## [TASK OBJECTIVE]
All of the records are to be copied out exactly, with nothing left out.

----- ENTRIES SHOWN

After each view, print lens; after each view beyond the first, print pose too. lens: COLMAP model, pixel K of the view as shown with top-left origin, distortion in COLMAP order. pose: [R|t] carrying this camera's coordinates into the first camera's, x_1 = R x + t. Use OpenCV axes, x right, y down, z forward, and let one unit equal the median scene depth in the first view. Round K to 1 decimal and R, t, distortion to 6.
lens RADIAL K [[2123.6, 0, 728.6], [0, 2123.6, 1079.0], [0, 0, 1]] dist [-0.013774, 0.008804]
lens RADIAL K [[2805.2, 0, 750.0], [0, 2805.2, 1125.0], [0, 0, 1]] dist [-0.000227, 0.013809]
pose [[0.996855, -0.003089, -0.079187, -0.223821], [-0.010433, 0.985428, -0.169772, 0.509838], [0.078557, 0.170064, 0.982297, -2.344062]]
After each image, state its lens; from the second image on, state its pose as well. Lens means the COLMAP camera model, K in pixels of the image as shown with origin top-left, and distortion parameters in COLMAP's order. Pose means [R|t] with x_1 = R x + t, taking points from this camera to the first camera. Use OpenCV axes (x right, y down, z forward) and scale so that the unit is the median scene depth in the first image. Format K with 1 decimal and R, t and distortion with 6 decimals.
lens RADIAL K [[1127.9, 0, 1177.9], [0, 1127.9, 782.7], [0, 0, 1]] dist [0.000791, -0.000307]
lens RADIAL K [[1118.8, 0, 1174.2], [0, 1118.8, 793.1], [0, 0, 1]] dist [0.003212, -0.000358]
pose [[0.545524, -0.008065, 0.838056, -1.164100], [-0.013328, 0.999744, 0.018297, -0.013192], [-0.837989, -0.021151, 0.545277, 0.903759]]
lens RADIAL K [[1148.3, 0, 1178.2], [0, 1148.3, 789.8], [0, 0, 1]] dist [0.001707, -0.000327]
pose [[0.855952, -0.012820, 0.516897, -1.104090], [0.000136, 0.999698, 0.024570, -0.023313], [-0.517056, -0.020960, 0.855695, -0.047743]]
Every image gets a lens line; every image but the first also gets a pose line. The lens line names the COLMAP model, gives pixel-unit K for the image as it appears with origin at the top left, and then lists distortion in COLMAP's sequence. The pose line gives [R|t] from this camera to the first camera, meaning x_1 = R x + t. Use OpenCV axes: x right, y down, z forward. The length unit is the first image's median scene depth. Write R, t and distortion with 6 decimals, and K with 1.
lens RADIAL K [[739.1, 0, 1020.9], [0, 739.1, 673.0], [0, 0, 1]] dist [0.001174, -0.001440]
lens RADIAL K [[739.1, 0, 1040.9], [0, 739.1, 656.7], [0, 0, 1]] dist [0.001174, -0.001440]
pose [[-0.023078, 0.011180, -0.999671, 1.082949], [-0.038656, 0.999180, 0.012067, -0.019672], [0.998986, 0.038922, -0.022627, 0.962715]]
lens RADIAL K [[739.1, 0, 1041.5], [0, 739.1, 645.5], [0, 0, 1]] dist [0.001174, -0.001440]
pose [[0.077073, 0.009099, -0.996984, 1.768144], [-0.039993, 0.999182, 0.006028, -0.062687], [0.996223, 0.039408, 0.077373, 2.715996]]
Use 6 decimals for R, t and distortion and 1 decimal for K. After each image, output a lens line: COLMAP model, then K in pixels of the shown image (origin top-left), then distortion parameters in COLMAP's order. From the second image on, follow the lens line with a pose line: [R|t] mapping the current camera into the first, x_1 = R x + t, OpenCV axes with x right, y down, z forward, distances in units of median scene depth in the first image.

----------

## [WRITTEN SOLUTION]
After each view, print lens; after each view beyond the first, print pose too. lens: COLMAP model, pixel K of the view as shown with top-left origin, distortion in COLMAP order. pose: [R|t] carrying this camera's coordinates into the first camera's, x_1 = R x + t. Use OpenCV axes, x right, y down, z forward, and let one unit equal the median scene depth in the first view. Round K to 1 decimal and R, t, distortion to 6.
lens RADIAL K [[2123.6, 0, 728.6], [0, 2123.6, 1079.0], [0, 0, 1]] dist [-0.013774, 0.008804]
lens RADIAL K [[2805.2, 0, 750.0], [0, 2805.2, 1125.0], [0, 0, 1]] dist [-0.000227, 0.013809]
pose [[0.996855, -0.003089, -0.079187, -0.223821], [-0.010433, 0.985428, -0.169772, 0.509838], [0.078557, 0.170064, 0.982297, -2.344062]]
After each image, state its lens; from the second image on, state its pose as well. Lens means the COLMAP camera model, K in pixels of the image as shown with origin top-left, and distortion parameters in COLMAP's order. Pose means [R|t] with x_1 = R x + t, taking points from this camera to the first camera. Use OpenCV axes (x right, y down, z forward) and scale so that the unit is the median scene depth in the first image. Format K with 1 decimal and R, t and distortion with 6 decimals.
lens RADIAL K [[1127.9, 0, 1177.9], [0, 1127.9, 782.7], [0, 0, 1]] dist [0.000791, -0.000307]
lens RADIAL K [[1118.8, 0, 1174.2], [0, 1118.8, 793.1], [0, 0, 1]] dist [0.003212, -0.000358]
pose [[0.545524, -0.008065, 0.838056, -1.164100], [-0.013328, 0.999744, 0.018297, -0.013192], [-0.837989, -0.021151, 0.545277, 0.903759]]
lens RADIAL K [[1148.3, 0, 1178.2], [0, 1148.3, 789.8], [0, 0, 1]] dist [0.001707, -0.000327]
pose [[0.855952, -0.012820, 0.516897, -1.104090], [0.000136, 0.999698, 0.024570, -0.023313], [-0.517056, -0.020960, 0.855695, -0.047743]]
Every image gets a lens line; every image but the first also gets a pose line. The lens line names the COLMAP model, gives pixel-unit K for the image as it appears with origin at the top left, and then lists distortion in COLMAP's sequence. The pose line gives [R|t] from this camera to the first camera, meaning x_1 = R x + t. Use OpenCV axes: x right, y down, z forward. The length unit is the first image's median scene depth. Write R, t and distortion with 6 decimals, and K with 1.
lens RADIAL K [[739.1, 0, 1020.9], [0, 739.1, 673.0], [0, 0, 1]] dist [0.001174, -0.001440]
lens RADIAL K [[739.1, 0, 1040.9], [0, 739.1, 656.7], [0, 0, 1]] dist [0.001174, -0.001440]
pose [[-0.023078, 0.011180, -0.999671, 1.082949], [-0.038656, 0.999180, 0.012067, -0.019672], [0.998986, 0.038922, -0.022627, 0.962715]]
lens RADIAL K [[739.1, 0, 1041.5], [0, 739.1, 645.5], [0, 0, 1]] dist [0.001174, -0.001440]
pose [[0.077073, 0.009099, -0.996984, 1.768144], [-0.039993, 0.999182, 0.006028, -0.062687], [0.996223, 0.039408, 0.077373, 2.715996]]
Use 6 decimals for R, t and distortion and 1 decimal for K. After each image, output a lens line: COLMAP model, then K in pixels of the shown image (origin top-left), then distortion parameters in COLMAP's order. From the second image on, follow the lens line with a pose line: [R|t] mapping the current camera into the first, x_1 = R x + t, OpenCV axes with x right, y down, z forward, distances in units of median scene depth in the first image.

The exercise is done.